Segundo o estudo estatísticas de gênero do IBGE, Mulheres pretas e pardas são mais
afetadas pelas desigualdades na educação, no mercado de trabalho, na renda e na
representatividade política. Inclusive, esse mesmo grupo representa a maior parte de
vítimas de homicídios contra mulheres praticados fora do domicílio e têm o maior percentual
de pessoas em situação de pobreza.

É possível deduzir que muitas dessas mulheres resistem contra toda forma de opressão
entre becos e vielas das favelas brasileiras. Nesse contexto, os dados divulgados pelo IBGE
no Dia Internacional da Mulher (08/03/2024) propiciam uma leitura que diverge da afirmação
que a favela venceu – já que as mazelas sociais persistem em fazer vítimas nesses
territórios, apesar das conquistas alcançadas através das mobilizações comunitárias nas
últimas cinco décadas.

Conquistas comunitárias que ajudaram a catalisar todo o potencial existente nas periferias,
sobretudo, no âmbito cultural e econômico que começam a ser disputados pelo mercado e
politicamente.
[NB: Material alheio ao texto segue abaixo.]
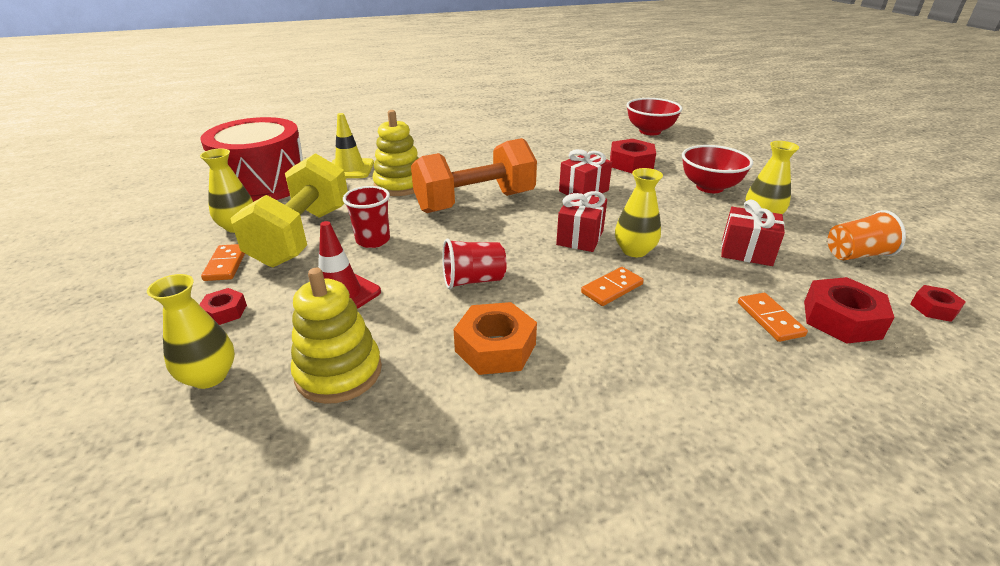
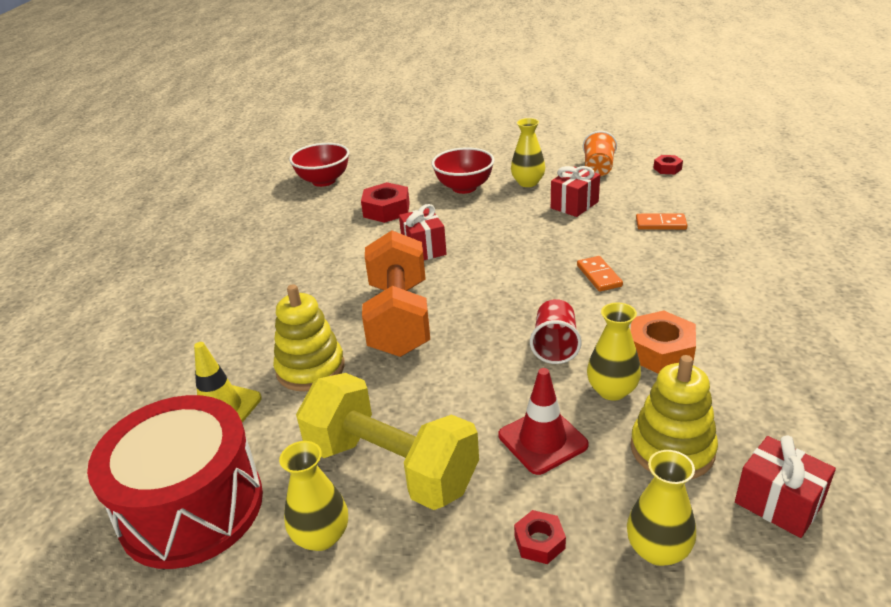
camera: 65 degrees left, 0 degrees up
(226, 264) = (426, 546): orange domino -> none
(373, 240) = (439, 405): red cup -> none
(580, 237) = (511, 271): red gift -> red gift (778, 503)
(634, 250) = (547, 251): yellow vase -> yellow vase (612, 390)
(841, 319) = (669, 200): red nut -> none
Mas isso não faz da favela uma potência como um ato em plenitude,
justamente pela ausência de políticas públicas que possibilitem o desenvolvimento das
comunidades em diferentes segmentos sociais.

É de suma importância reconhecer que a favela tem potencial para estar integrada na
malha urbana como parte essencial da cidade. No entanto, para falar que favela é potência,
temos que fazer a analogia filosófica da semente que é uma árvore em potência, que
precisa vivenciar o seu processo de transformação.